2315 The accumulation of arms strikes many as a paradoxically suitable way of deterring potential adversaries from war. They see it as the most effective means of ensuring peace among nations. This method of deterrence gives rise to strong moral reservations. The arms race does not ensure peace. Far from eliminating the causes of war, it risks aggravating them. Spending enormous sums to produce ever new types of weapons impedes efforts to aid needy populations; it thwarts the development of peoples. Over-armament multiplies reasons for conflict and increases the danger of escalation.

2316 The production and the sale of arms affect the common good of nations and of the international community. Hence public authorities have the right and duty to regulate them. The short-term pursuit of private or collective interests cannot legitimate undertakings that promote violence and conflict among nations and compromise the international juridical order.

2317 Injustice, excessive economic or social inequalities, envy, distrust, and pride raging among men and nations constantly threaten peace and cause wars. Everything done to overcome these disorders contributes to building up peace and avoiding war:

Insofar as men are sinners, the threat of war hangs over them and will so continue until Christ comes again; but insofar as they can vanquish sin by coming together in charity, violence itself will be vanquished and these words will be fulfilled: “They shall beat their swords into plowshares, and their spears into pruning hooks; nation shall not lift up sword against nation, neither shall they learn war any more.”

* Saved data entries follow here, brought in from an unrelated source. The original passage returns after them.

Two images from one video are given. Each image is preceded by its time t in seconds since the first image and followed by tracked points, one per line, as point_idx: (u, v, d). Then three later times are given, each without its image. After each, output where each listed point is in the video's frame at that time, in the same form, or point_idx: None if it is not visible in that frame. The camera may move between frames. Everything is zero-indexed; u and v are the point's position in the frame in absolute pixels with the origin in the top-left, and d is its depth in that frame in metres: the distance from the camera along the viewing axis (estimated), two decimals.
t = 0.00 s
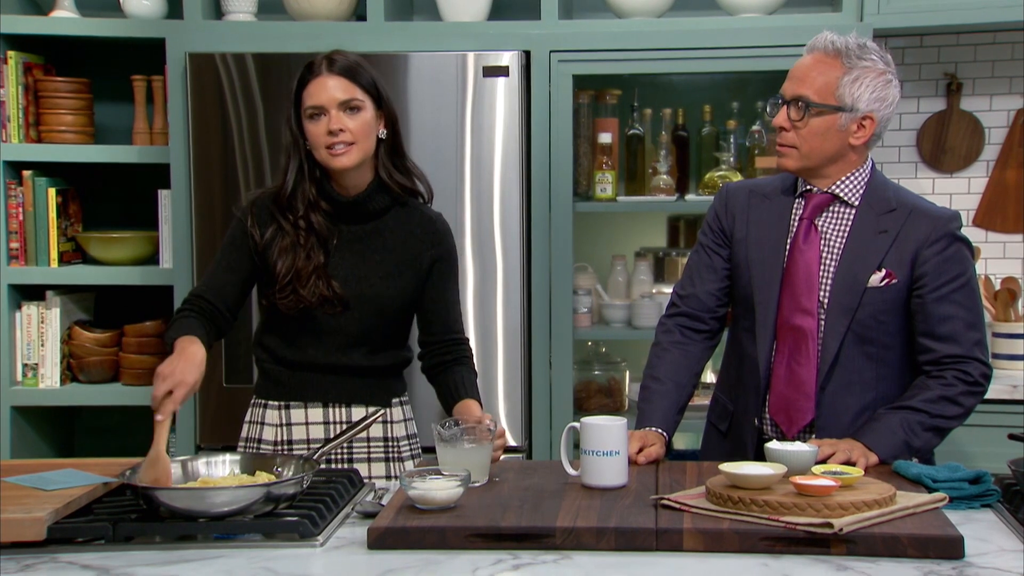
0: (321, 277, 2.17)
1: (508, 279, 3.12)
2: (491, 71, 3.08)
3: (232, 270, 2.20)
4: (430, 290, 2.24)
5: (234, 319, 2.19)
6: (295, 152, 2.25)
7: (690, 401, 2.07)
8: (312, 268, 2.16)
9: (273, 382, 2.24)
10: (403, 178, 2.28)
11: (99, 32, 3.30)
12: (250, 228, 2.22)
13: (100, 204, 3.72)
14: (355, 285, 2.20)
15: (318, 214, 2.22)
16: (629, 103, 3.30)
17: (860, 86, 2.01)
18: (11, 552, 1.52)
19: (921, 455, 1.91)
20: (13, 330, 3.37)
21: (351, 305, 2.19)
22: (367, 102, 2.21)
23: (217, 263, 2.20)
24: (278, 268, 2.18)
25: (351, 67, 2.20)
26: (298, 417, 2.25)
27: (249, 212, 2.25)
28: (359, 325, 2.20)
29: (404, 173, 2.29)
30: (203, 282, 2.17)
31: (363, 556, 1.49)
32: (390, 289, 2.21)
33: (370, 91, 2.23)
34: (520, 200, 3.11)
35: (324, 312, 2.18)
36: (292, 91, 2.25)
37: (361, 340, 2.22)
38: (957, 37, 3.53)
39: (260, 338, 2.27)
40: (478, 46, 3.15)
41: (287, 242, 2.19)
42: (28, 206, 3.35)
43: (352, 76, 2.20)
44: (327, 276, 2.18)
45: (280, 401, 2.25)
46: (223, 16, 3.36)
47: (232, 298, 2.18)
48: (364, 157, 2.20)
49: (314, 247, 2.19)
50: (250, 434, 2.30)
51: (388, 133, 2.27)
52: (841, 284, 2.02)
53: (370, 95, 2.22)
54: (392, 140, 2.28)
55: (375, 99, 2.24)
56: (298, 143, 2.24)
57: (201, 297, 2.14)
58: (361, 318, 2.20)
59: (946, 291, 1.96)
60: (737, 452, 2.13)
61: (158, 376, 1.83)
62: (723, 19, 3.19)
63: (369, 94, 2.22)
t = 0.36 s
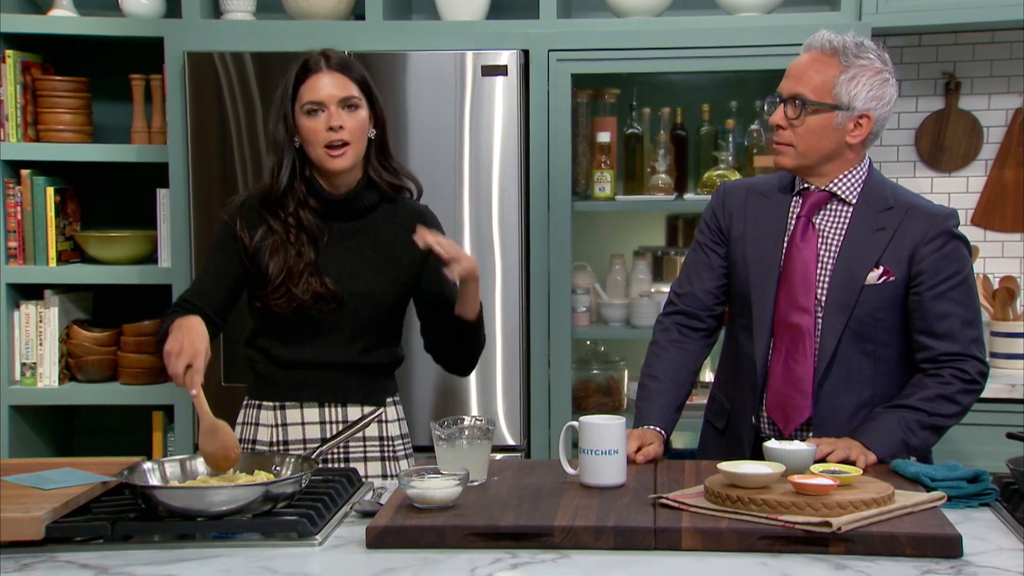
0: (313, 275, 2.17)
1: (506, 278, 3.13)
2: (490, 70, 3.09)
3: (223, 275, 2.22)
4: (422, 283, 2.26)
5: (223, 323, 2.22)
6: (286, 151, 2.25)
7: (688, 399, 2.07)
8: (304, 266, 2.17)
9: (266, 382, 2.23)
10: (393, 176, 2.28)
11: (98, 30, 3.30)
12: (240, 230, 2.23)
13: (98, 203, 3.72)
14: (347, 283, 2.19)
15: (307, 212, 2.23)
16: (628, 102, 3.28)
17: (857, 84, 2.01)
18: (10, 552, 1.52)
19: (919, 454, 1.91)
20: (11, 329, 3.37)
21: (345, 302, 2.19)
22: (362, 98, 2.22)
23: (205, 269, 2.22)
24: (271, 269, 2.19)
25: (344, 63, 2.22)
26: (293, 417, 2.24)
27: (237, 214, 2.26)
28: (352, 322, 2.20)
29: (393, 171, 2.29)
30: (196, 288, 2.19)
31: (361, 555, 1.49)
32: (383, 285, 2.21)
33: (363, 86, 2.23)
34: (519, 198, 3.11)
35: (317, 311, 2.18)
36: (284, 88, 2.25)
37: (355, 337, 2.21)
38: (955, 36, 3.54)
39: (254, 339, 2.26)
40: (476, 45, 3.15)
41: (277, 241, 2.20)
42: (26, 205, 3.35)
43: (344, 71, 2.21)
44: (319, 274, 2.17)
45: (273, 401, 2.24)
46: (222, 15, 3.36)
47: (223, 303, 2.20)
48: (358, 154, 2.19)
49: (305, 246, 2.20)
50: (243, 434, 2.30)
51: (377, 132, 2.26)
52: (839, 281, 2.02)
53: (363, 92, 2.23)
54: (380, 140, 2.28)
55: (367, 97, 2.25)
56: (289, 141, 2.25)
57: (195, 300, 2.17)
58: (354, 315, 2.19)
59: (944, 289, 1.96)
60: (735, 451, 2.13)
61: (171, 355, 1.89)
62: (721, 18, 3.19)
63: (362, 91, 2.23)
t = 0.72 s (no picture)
0: (305, 274, 2.17)
1: (506, 277, 3.13)
2: (489, 70, 3.09)
3: (219, 275, 2.23)
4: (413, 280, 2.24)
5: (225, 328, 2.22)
6: (282, 150, 2.26)
7: (687, 399, 2.07)
8: (297, 263, 2.17)
9: (260, 381, 2.24)
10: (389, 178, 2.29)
11: (98, 31, 3.30)
12: (234, 229, 2.24)
13: (98, 202, 3.72)
14: (339, 281, 2.20)
15: (302, 211, 2.24)
16: (627, 102, 3.28)
17: (854, 85, 2.01)
18: (9, 552, 1.52)
19: (919, 455, 1.91)
20: (11, 330, 3.37)
21: (337, 301, 2.18)
22: (357, 96, 2.22)
23: (203, 268, 2.24)
24: (263, 268, 2.19)
25: (342, 62, 2.23)
26: (285, 417, 2.23)
27: (233, 214, 2.27)
28: (346, 321, 2.19)
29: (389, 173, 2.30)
30: (193, 290, 2.20)
31: (361, 555, 1.49)
32: (377, 284, 2.21)
33: (360, 85, 2.24)
34: (519, 198, 3.11)
35: (310, 309, 2.18)
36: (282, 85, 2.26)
37: (349, 336, 2.20)
38: (955, 36, 3.54)
39: (249, 339, 2.26)
40: (476, 45, 3.15)
41: (266, 239, 2.20)
42: (26, 206, 3.35)
43: (341, 69, 2.22)
44: (312, 272, 2.18)
45: (266, 401, 2.23)
46: (221, 15, 3.36)
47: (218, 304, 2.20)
48: (353, 152, 2.19)
49: (298, 243, 2.20)
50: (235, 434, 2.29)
51: (375, 132, 2.27)
52: (837, 281, 2.03)
53: (359, 90, 2.24)
54: (378, 141, 2.28)
55: (364, 97, 2.25)
56: (284, 140, 2.26)
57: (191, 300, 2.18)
58: (348, 314, 2.19)
59: (942, 289, 1.96)
60: (734, 451, 2.13)
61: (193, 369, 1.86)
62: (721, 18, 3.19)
63: (358, 90, 2.23)
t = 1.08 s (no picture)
0: (305, 277, 2.17)
1: (503, 277, 3.13)
2: (486, 70, 3.09)
3: (217, 273, 2.21)
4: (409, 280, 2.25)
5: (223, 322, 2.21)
6: (279, 152, 2.26)
7: (684, 400, 2.07)
8: (297, 267, 2.17)
9: (251, 379, 2.23)
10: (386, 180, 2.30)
11: (94, 31, 3.30)
12: (232, 229, 2.23)
13: (94, 202, 3.72)
14: (339, 282, 2.20)
15: (300, 215, 2.23)
16: (624, 102, 3.28)
17: (851, 85, 2.01)
18: (5, 552, 1.52)
19: (916, 454, 1.91)
20: (7, 330, 3.37)
21: (334, 301, 2.19)
22: (352, 103, 2.21)
23: (201, 266, 2.22)
24: (261, 269, 2.18)
25: (337, 67, 2.21)
26: (278, 417, 2.23)
27: (229, 214, 2.26)
28: (342, 321, 2.20)
29: (386, 176, 2.30)
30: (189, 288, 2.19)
31: (357, 555, 1.49)
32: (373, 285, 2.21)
33: (356, 91, 2.23)
34: (515, 198, 3.11)
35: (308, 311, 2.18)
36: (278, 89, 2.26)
37: (345, 336, 2.21)
38: (951, 37, 3.54)
39: (244, 338, 2.26)
40: (472, 45, 3.15)
41: (269, 240, 2.20)
42: (22, 206, 3.35)
43: (337, 76, 2.21)
44: (309, 274, 2.18)
45: (259, 401, 2.23)
46: (218, 15, 3.36)
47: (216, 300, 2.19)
48: (348, 157, 2.20)
49: (297, 247, 2.20)
50: (230, 434, 2.29)
51: (372, 135, 2.28)
52: (834, 281, 2.03)
53: (354, 95, 2.23)
54: (375, 144, 2.29)
55: (359, 101, 2.24)
56: (281, 142, 2.26)
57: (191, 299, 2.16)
58: (344, 314, 2.19)
59: (939, 290, 1.97)
60: (731, 451, 2.14)
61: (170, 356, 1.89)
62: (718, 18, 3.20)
63: (354, 95, 2.23)
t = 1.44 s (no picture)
0: (299, 278, 2.17)
1: (498, 278, 3.12)
2: (481, 70, 3.08)
3: (211, 275, 2.21)
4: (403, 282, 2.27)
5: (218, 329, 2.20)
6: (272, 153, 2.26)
7: (680, 399, 2.07)
8: (291, 268, 2.17)
9: (248, 379, 2.23)
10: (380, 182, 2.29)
11: (90, 30, 3.29)
12: (226, 233, 2.22)
13: (89, 202, 3.71)
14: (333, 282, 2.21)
15: (294, 216, 2.23)
16: (619, 102, 3.28)
17: (848, 85, 2.01)
18: None
19: (910, 454, 1.91)
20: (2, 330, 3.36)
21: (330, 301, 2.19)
22: (344, 104, 2.21)
23: (194, 268, 2.22)
24: (255, 271, 2.18)
25: (329, 69, 2.21)
26: (275, 416, 2.23)
27: (223, 215, 2.25)
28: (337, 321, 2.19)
29: (379, 178, 2.30)
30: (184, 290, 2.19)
31: (352, 555, 1.48)
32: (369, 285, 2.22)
33: (349, 93, 2.23)
34: (510, 197, 3.11)
35: (303, 312, 2.18)
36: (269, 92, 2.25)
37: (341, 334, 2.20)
38: (945, 37, 3.55)
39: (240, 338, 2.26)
40: (467, 45, 3.15)
41: (259, 243, 2.19)
42: (16, 206, 3.35)
43: (329, 78, 2.21)
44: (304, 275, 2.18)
45: (256, 399, 2.23)
46: (213, 15, 3.36)
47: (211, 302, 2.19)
48: (342, 160, 2.20)
49: (291, 249, 2.20)
50: (225, 433, 2.28)
51: (364, 137, 2.28)
52: (829, 281, 2.03)
53: (347, 96, 2.22)
54: (368, 146, 2.29)
55: (352, 102, 2.24)
56: (274, 143, 2.25)
57: (185, 302, 2.17)
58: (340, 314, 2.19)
59: (934, 290, 1.97)
60: (726, 451, 2.14)
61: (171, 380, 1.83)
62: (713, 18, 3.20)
63: (346, 97, 2.23)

Sooner or later, cold, hard, economic reality will force us to face the mountain of debt we have created for ourselves and, sooner or later, part of that Day of Reckoning will involve admitting that we have no business at all spending oceans of money maintaining the defense of Japan, Germany, Korea, Saudi Arabia, the UK, France and over a hundred other countries who should do it for themselves. But, at present, the Gravy Train is still quite skilled at keeping a Paris Hilton people preoccupied with “Dancing with the Bread and Circuses.”